GIVEN TEXT -
---*---

The older approach that will be deprecated in future versions:

  • Uses separate extractors for lineage and usage
  • Less performant due to multiple query executions
  • Limited feature support compared to the new strategy

Both strategies access the same Snowflake system tables (account_usage.query_history, account_usage.access_history), but the new strategy provides significant performance improvements and additional functionality.

Metadata Pattern Pushdown

When ingesting metadata from large Snowflake environments, you can improve performance by pushing down pattern filters directly to Snowflake SQL queries using the push_down_metadata_patterns configuration option.

Note: This option applies only to metadata extraction queries (information_schema.databases, schemata, tables, views). For pushing down filters on lineage/usage queries (account_usage.access_history), use push_down_database_pattern_access_history instead. These two options are independent and target completely separate query paths.

---*---

STORED ROWS -

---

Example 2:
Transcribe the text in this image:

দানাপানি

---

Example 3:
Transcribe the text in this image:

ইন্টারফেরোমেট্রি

---*---

EXERCISE TASKS -
a) In the Snowflake ingestion text, which configuration option pushes down filters on lineage and usage queries?
b) Rewrite all of the rows above, replacing "Transcribe" with "Write out" and leaving everything else unchanged.

SOLUTIONS PER TASK -
a) The push_down_database_pattern_access_history option.

b)
---

Example 2:
Write out the text in this image:

দানাপানি

---

Example 3:
Write out the text in this image:

ইন্টারফেরোমেট্রি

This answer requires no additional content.